- **Study questions**
[A] In the passage on nurses and medical errors, what three methods do nurses often use when interrupting errors?
[B] Carry on the passage on nurses and medical errors from its final sentence.

───── Extract ─────

In addition to these strategies for reducing medical errors, nurses can play a role in preventing errors by actively being involved in various activities that reach all members of the healthcare team, as well as patients and their families. Education is critical in preventing medical errors, and nurses can be involved in teaching team members and patients about up-to-date best practices. Nurses can be instrumental in developing agency policies and procedures by serving on agency committees that set policies and procedures. Nurses can facilitate effective and clear communication about patient care needs in their leadership role within the care team. Technology, particularly informatics, has contributed to efficiency, effectiveness, and accuracy in reporting and preventing medical errors through barcoding, electronic health records, and the ability to communicate across various databases. Nurses who focus on each patient, identify breaks in care processes, seek solutions, employ best practices, and participate in lifelong learning significantly reduce medical errors and provide a safe environment for patients (Henneman, 2017).
Interrupting errors is another aspect of a nurse's role. Each nurse's experience and confidence level influence their ability to interrupt errors. Nurses often use three methods when interrupting errors: offering assistance, clarifying, and verbally interrupting. Offering assistance is a non-threatening and supportive approach to make someone aware that they are about to make a mistake versus a confrontational manner. Clarifying may occur when nurses are unsure of a physician’s order or an aspect of the plan of care; asking for clarification often resolves the situation. Asking “why” is a tactful method of verbally interrupting an error. When the potential for a sentinel event is high, verbally interrupting the action is often the most direct method. When using this method, nurses should try not to embarrass the individual or cause the patient anxiety (Henneman, 2017).

───── Available data ─────

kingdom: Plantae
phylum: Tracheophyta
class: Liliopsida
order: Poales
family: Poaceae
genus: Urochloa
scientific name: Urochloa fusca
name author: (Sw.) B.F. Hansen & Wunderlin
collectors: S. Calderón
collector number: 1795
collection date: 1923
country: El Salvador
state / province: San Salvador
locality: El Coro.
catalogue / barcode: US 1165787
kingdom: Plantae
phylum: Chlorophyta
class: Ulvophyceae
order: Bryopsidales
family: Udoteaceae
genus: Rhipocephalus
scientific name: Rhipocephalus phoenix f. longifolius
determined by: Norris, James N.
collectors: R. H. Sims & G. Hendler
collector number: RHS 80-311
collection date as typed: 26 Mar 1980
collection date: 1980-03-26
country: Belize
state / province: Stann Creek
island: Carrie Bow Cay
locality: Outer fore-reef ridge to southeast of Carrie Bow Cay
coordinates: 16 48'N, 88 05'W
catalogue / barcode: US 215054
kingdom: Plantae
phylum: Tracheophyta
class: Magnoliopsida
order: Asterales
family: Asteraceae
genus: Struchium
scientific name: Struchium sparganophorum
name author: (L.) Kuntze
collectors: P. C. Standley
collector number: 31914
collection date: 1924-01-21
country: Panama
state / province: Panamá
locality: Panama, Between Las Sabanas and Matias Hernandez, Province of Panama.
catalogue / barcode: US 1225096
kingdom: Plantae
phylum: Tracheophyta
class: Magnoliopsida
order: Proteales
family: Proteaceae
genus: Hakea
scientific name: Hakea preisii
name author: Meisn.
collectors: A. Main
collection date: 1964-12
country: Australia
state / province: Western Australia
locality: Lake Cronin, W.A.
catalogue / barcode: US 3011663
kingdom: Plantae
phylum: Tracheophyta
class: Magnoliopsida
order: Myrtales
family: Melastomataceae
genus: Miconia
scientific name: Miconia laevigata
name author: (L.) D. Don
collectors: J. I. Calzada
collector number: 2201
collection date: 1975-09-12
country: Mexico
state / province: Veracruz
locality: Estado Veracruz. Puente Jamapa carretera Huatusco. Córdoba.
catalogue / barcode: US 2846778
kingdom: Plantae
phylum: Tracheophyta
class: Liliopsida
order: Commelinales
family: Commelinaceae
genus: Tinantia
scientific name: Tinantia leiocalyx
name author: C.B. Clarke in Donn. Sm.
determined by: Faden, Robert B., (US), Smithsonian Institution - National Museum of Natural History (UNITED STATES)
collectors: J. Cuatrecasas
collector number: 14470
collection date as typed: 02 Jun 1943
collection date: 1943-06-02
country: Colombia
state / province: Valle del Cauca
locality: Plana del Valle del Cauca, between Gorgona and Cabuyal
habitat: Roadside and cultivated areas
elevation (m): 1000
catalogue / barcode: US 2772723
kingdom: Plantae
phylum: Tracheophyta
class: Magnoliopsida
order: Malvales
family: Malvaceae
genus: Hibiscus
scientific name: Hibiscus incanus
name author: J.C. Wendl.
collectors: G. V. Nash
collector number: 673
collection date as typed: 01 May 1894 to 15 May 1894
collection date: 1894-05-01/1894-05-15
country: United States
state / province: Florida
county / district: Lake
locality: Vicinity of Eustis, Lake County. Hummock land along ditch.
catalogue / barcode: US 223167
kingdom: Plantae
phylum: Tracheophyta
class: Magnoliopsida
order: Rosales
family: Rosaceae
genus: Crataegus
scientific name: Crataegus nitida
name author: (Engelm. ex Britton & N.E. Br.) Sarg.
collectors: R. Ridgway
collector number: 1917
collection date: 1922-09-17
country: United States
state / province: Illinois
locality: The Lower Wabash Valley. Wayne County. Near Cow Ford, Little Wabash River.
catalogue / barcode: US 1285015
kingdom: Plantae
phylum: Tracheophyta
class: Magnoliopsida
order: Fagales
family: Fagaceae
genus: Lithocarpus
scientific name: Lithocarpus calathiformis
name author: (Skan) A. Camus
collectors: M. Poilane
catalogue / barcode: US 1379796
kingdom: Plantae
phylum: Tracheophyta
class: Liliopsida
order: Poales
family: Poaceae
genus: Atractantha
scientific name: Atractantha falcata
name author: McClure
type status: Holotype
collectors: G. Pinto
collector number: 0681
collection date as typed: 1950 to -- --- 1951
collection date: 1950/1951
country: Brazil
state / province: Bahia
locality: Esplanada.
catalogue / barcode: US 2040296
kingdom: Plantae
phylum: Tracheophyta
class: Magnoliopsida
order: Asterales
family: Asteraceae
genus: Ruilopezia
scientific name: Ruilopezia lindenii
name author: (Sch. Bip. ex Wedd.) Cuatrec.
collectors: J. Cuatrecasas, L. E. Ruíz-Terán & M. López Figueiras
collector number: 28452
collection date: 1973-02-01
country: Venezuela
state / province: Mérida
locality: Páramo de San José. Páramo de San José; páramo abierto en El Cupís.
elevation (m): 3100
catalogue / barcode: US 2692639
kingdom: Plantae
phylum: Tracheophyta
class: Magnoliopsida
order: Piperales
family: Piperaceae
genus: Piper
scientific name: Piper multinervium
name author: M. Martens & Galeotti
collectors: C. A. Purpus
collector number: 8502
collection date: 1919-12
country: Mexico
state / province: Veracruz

─────

- **Responses by task**
[A] Offering assistance, clarifying, and verbally interrupting.

[B]
Correcting a medical error should occur when identifying or interrupting the error was unsuccessful and additional intervention is necessary. This third strategy deals with persevering, being physically present, reviewing the care plan, and referring to standards or experts. Nurses give their complete attention to the error and follow-up to ensure the patient remains at their highest level of functioning. When prior attempts to identify or interrupt the medical error fails, nurses can utilize the strategy of being physically present. Nurses may interact face-to-face with the physicians or other team members involved. When nurses sense there has been an error (omission or commission) in the plan of care, it is their responsibility to raise questions. The last example of a strategy for nurses to correct errors is using resources such as referencing institution/nursing unit policies, accreditation/regulatory agency standards, or current literature. By citing information from an expert, nurses can help others understand a potential error constructively (Henneman, 2017).